In questo limen, si colloca anche l’emigrante. Egli non è più di Pentone, perché non ostante questi sia il suo paese d’origine, viene considerato “u canadese”, “l’americanu”; la stessa cosa avviene nel paese in cui si è trasferito: egli è un italocanadese, un italoamericano, ma nello specifico nessuno dei due. Ogni luogo, sembra essere quello non esattamente proprio. L’emigrante sta tra due luoghi, è al limen; così come il romito, una figura che mi ha molto interessato. Egli badava alla chiesa dove viveva, però, non veniva chiamato sagrestano o in altro modo: era l’eremita, che si colloca nella soglia tra società e non-società, cultura e natura, accudisce la chiesa ma si isola dal mondo, quasi una figura mitica, che fa da tramite con il divino. Così come al confine tra lecito e illecito, tra bene e male vi è il brigante. Secondo la trasposizione teatrale di Don Mario Talerico, c’era un capo brigante (Giosafatte Tallerico) che con i suoi aiutanti aveva un covo proprio nelle zone boscose dell’evento miracoloso. Il brigante, qui assume un ruolo positivo, come spesso capita: difende la contadinella e il padre che era stato accusato ingiustamente e per ripicca da parte di un pretendente della giovane, di aver fatto “la spia”. Verosimile o di pura invenzione, vi è un forte richiamo alla figura emblematica e contraddittoria dei briganti, che vivevano sulle nostre colline.

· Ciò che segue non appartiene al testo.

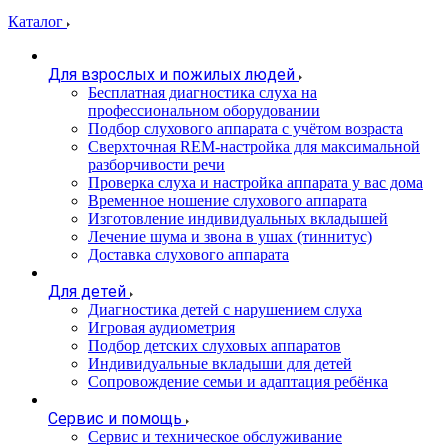
Каталог
Для взрослых и пожилых людей
Бесплатная диагностика слуха на
профессиональном оборудовании
Подбор слухового аппарата с учётом возраста
Сверхточная REM-настройка для максимальной
разборчивости речи
Проверка слуха и настройка аппарата у вас дома
Временное ношение слухового аппарата
Изготовление индивидуальных вкладышей
Лечение шума и звона в ушах (тиннитус)
Доставка слухового аппарата
Для детей
Диагностика детей с нарушением слуха
Игровая аудиометрия
Подбор детских слуховых аппаратов
Индивидуальные вкладыши для детей
Сопровождение семьи и адаптация ребёнка
Сервис и помощь
Сервис и техническое обслуживание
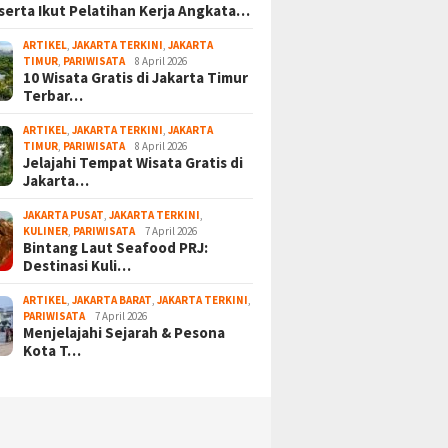
serta Ikut Pelatihan Kerja Angkata…
ARTIKEL
,
JAKARTA TERKINI
,
JAKARTA
TIMUR
,
PARIWISATA
8 April 2026
10 Wisata Gratis di Jakarta Timur
Terbar…
ARTIKEL
,
JAKARTA TERKINI
,
JAKARTA
TIMUR
,
PARIWISATA
8 April 2026
Jelajahi Tempat Wisata Gratis di
Jakarta…
JAKARTA PUSAT
,
JAKARTA TERKINI
,
KULINER
,
PARIWISATA
7 April 2026
Bintang Laut Seafood PRJ:
Destinasi Kuli…
ARTIKEL
,
JAKARTA BARAT
,
JAKARTA TERKINI
,
PARIWISATA
7 April 2026
Menjelajahi Sejarah & Pesona
Kota T…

Scenario del luogo è la montagna, che come sappiamo ha una valenza fondamentale. Vista come incantevole ma anche come barriera, punto di isolamento quindi di povertà. Immagini che rispecchiano solo in parte la verità che è molto più complessa. Infatti, basta poco per capire come essa costituisca “l’anfiteatro” di incontri tra persone provenienti da altre zone e di ogni rango sociale, come appunto evidenzia il Prof. Teti. Basti pensare alla fiera citata, momento in cui mercanti, artigiani, vendevano prodotti artigianali delle loro zone, o la stessa processione per la quale arrivavano tanti pellegrini da lontano. Era un momento di scambio economico, culturale, di contatto, di legame con l’altro. Inoltre la montagne è anche risorsa produttiva, agricola, di sostentamento. La zona pentonese è rinomata per la produzione di olio, di castagne e in passato per la lavorazione della seta. Anche tutto questo è montagna. E non è un caso che l’apparizione e la festa si svolgano in questo ambiente. Anche le luminarie, viste in questa ottica potrebbero essere un antico rito contadino con cui coloro che lavoravano nelle boscaglie comunicavano con i paesani, o un modo per onorare la montagna luogo importante e quasi sacro.

“Montagna come cuccagna”, “altrove” anche alimentare, dove appunto fuggiva lo stesso brigante che si sottraeva così, alla fame del paese, realizzando i bisogni sentiti dai suoi compaesani. La sua è un’indipendenza politica, sociale altresì alimentare (tuttavia per un’analisi completa e priva di mistificazioni, non dobbiamo scordare anche i suoi stenti, la sua vita difficile, i crimini compiuti).